(Data taken from a collection)
####################

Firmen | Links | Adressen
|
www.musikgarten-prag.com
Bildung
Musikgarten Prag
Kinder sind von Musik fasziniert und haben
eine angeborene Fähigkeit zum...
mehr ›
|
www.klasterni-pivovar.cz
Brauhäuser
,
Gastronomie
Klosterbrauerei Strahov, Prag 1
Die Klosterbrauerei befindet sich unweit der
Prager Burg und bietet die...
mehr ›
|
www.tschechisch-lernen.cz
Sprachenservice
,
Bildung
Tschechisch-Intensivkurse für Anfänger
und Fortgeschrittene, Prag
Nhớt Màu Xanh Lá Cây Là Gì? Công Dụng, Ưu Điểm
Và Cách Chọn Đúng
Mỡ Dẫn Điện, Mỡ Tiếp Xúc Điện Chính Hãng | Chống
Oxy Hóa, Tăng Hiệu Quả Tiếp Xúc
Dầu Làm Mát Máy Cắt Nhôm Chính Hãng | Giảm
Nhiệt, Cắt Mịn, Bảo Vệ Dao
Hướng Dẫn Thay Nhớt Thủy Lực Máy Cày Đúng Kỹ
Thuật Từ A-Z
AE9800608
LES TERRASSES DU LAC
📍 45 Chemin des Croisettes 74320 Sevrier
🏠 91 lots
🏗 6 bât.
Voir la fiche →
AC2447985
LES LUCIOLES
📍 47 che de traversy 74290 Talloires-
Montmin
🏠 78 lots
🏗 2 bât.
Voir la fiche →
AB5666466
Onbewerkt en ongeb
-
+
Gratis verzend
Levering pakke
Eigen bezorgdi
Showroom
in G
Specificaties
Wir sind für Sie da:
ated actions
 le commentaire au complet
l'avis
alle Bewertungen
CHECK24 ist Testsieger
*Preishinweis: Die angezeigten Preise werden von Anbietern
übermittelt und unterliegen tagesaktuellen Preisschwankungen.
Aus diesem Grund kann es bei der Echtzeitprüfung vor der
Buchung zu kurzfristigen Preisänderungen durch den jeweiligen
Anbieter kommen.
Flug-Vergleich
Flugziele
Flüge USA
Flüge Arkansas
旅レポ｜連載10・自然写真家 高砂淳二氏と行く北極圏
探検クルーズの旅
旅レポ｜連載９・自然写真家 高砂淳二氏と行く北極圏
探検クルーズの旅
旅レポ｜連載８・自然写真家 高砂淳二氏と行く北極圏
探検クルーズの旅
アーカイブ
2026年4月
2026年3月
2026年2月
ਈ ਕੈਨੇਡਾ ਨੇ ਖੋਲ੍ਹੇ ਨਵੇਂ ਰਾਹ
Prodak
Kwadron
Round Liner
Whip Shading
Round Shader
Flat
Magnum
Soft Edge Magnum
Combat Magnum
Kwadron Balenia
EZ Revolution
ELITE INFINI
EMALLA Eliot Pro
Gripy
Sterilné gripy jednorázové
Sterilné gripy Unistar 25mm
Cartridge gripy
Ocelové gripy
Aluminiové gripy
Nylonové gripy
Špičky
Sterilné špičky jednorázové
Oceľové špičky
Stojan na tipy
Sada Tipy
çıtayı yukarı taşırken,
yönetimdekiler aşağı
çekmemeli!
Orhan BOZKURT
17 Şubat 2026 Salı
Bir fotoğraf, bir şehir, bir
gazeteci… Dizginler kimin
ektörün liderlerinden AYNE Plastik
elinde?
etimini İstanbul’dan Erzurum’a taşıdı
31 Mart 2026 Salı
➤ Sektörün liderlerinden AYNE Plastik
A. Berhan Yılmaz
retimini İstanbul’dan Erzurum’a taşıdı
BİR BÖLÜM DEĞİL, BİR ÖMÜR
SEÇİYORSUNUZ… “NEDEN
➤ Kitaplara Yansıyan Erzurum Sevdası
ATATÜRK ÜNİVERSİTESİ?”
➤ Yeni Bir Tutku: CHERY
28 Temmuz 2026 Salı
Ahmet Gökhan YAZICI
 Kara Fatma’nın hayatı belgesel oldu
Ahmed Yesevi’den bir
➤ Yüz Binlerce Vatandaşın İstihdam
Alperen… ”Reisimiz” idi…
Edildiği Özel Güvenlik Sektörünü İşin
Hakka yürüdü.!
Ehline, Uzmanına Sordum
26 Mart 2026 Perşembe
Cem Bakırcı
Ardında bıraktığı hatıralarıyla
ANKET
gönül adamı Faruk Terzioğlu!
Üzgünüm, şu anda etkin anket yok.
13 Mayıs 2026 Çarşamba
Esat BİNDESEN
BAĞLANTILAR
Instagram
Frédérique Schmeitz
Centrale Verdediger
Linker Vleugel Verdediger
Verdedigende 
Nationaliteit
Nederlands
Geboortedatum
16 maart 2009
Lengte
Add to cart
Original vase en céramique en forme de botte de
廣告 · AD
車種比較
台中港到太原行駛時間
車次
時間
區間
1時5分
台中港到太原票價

####################

- **Required action**
Copy every line of the listing above character for character, in the same order.

- **Problem solution**
Firmen | Links | Adressen
|
www.musikgarten-prag.com
Bildung
Musikgarten Prag
Kinder sind von Musik fasziniert und haben
eine angeborene Fähigkeit zum...
mehr ›
|
www.klasterni-pivovar.cz
Brauhäuser
,
Gastronomie
Klosterbrauerei Strahov, Prag 1
Die Klosterbrauerei befindet sich unweit der
Prager Burg und bietet die...
mehr ›
|
www.tschechisch-lernen.cz
Sprachenservice
,
Bildung
Tschechisch-Intensivkurse für Anfänger
und Fortgeschrittene, Prag
Nhớt Màu Xanh Lá Cây Là Gì? Công Dụng, Ưu Điểm
Và Cách Chọn Đúng
Mỡ Dẫn Điện, Mỡ Tiếp Xúc Điện Chính Hãng | Chống
Oxy Hóa, Tăng Hiệu Quả Tiếp Xúc
Dầu Làm Mát Máy Cắt Nhôm Chính Hãng | Giảm
Nhiệt, Cắt Mịn, Bảo Vệ Dao
Hướng Dẫn Thay Nhớt Thủy Lực Máy Cày Đúng Kỹ
Thuật Từ A-Z
AE9800608
LES TERRASSES DU LAC
📍 45 Chemin des Croisettes 74320 Sevrier
🏠 91 lots
🏗 6 bât.
Voir la fiche →
AC2447985
LES LUCIOLES
📍 47 che de traversy 74290 Talloires-
Montmin
🏠 78 lots
🏗 2 bât.
Voir la fiche →
AB5666466
Onbewerkt en ongeb
-
+
Gratis verzend
Levering pakke
Eigen bezorgdi
Showroom
in G
Specificaties
Wir sind für Sie da:
ated actions
 le commentaire au complet
l'avis
alle Bewertungen
CHECK24 ist Testsieger
*Preishinweis: Die angezeigten Preise werden von Anbietern
übermittelt und unterliegen tagesaktuellen Preisschwankungen.
Aus diesem Grund kann es bei der Echtzeitprüfung vor der
Buchung zu kurzfristigen Preisänderungen durch den jeweiligen
Anbieter kommen.
Flug-Vergleich
Flugziele
Flüge USA
Flüge Arkansas
旅レポ｜連載10・自然写真家 高砂淳二氏と行く北極圏
探検クルーズの旅
旅レポ｜連載９・自然写真家 高砂淳二氏と行く北極圏
探検クルーズの旅
旅レポ｜連載８・自然写真家 高砂淳二氏と行く北極圏
探検クルーズの旅
アーカイブ
2026年4月
2026年3月
2026年2月
ਈ ਕੈਨੇਡਾ ਨੇ ਖੋਲ੍ਹੇ ਨਵੇਂ ਰਾਹ
Prodak
Kwadron
Round Liner
Whip Shading
Round Shader
Flat
Magnum
Soft Edge Magnum
Combat Magnum
Kwadron Balenia
EZ Revolution
ELITE INFINI
EMALLA Eliot Pro
Gripy
Sterilné gripy jednorázové
Sterilné gripy Unistar 25mm
Cartridge gripy
Ocelové gripy
Aluminiové gripy
Nylonové gripy
Špičky
Sterilné špičky jednorázové
Oceľové špičky
Stojan na tipy
Sada Tipy
çıtayı yukarı taşırken,
yönetimdekiler aşağı
çekmemeli!
Orhan BOZKURT
17 Şubat 2026 Salı
Bir fotoğraf, bir şehir, bir
gazeteci… Dizginler kimin
ektörün liderlerinden AYNE Plastik
elinde?
etimini İstanbul’dan Erzurum’a taşıdı
31 Mart 2026 Salı
➤ Sektörün liderlerinden AYNE Plastik
A. Berhan Yılmaz
retimini İstanbul’dan Erzurum’a taşıdı
BİR BÖLÜM DEĞİL, BİR ÖMÜR
SEÇİYORSUNUZ… “NEDEN
➤ Kitaplara Yansıyan Erzurum Sevdası
ATATÜRK ÜNİVERSİTESİ?”
➤ Yeni Bir Tutku: CHERY
28 Temmuz 2026 Salı
Ahmet Gökhan YAZICI
 Kara Fatma’nın hayatı belgesel oldu
Ahmed Yesevi’den bir
➤ Yüz Binlerce Vatandaşın İstihdam
Alperen… ”Reisimiz” idi…
Edildiği Özel Güvenlik Sektörünü İşin
Hakka yürüdü.!
Ehline, Uzmanına Sordum
26 Mart 2026 Perşembe
Cem Bakırcı
Ardında bıraktığı hatıralarıyla
ANKET
gönül adamı Faruk Terzioğlu!
Üzgünüm, şu anda etkin anket yok.
13 Mayıs 2026 Çarşamba
Esat BİNDESEN
BAĞLANTILAR
Instagram
Frédérique Schmeitz
Centrale Verdediger
Linker Vleugel Verdediger
Verdedigende 
Nationaliteit
Nederlands
Geboortedatum
16 maart 2009
Lengte
Add to cart
Original vase en céramique en forme de botte de
廣告 · AD
車種比較
台中港到太原行駛時間
車次
時間
區間
1時5分
台中港到太原票價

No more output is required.